**Extracted data**
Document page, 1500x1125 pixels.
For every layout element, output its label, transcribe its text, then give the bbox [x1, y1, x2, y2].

==

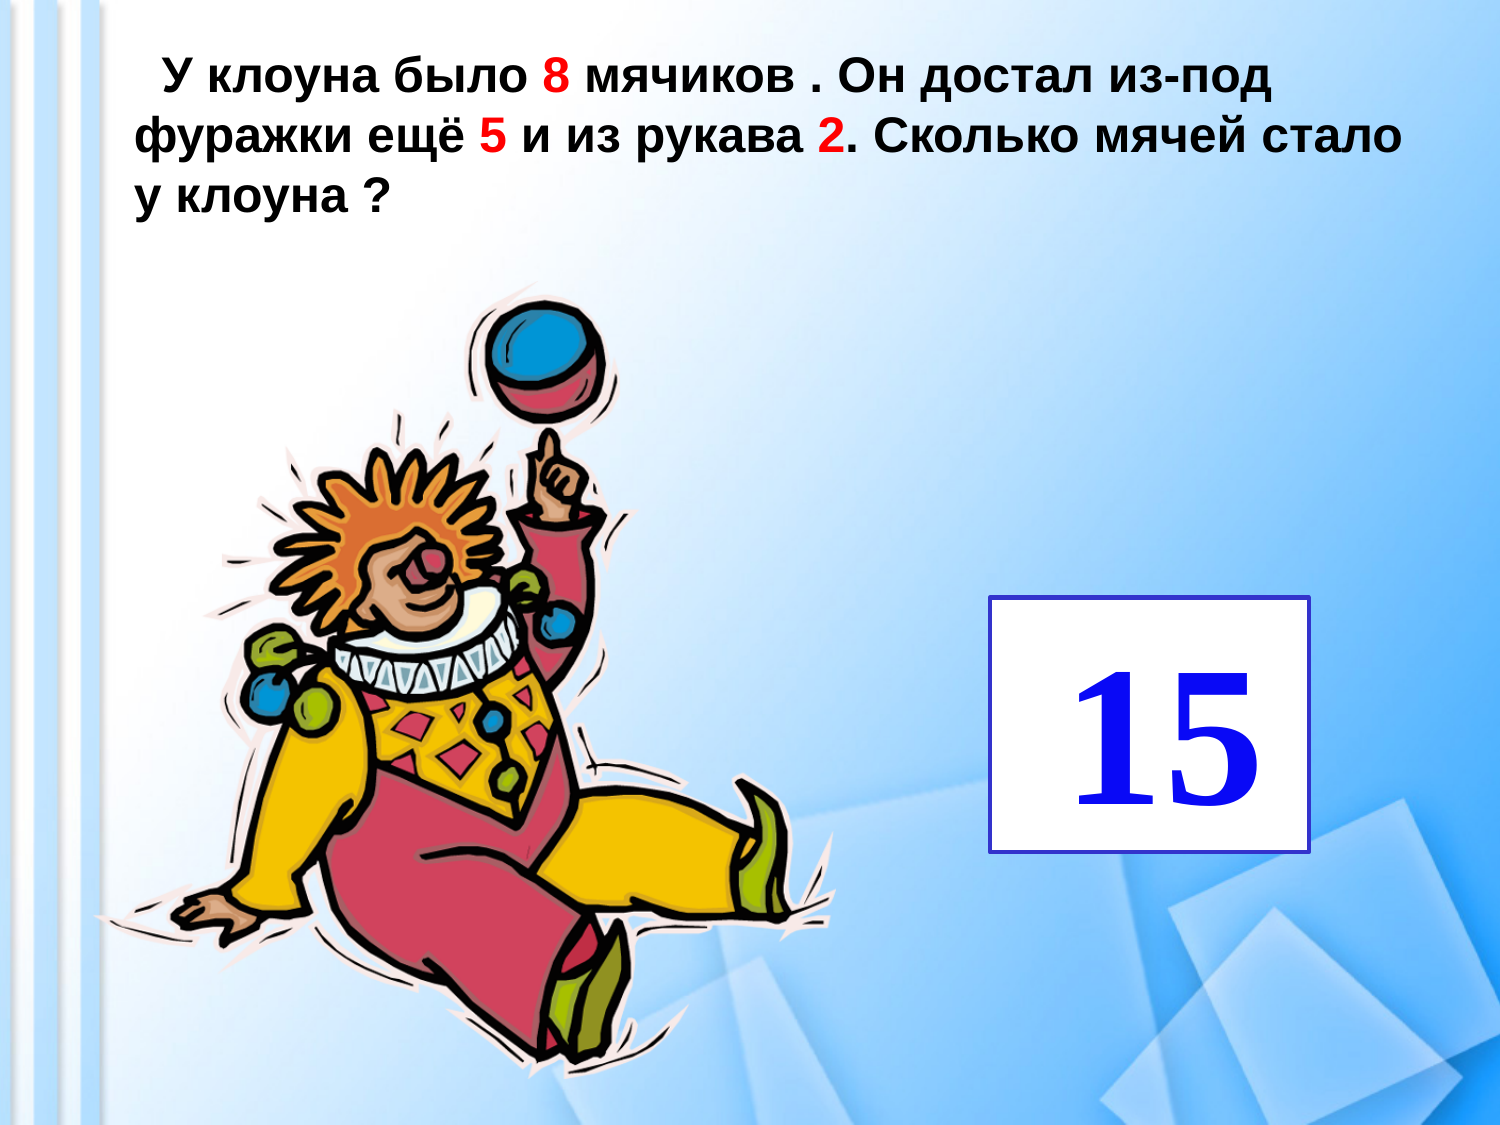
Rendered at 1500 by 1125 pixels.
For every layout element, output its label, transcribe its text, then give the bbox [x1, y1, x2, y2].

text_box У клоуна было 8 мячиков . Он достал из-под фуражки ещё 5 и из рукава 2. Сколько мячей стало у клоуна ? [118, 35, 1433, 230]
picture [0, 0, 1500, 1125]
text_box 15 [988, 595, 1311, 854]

**Exercise**
Filter the records down to the lines containing the word "pixels", and copy those.

**Exercise output**
Document page, 1500x1125 pixels.
Rendered at 1500 by 1125 pixels.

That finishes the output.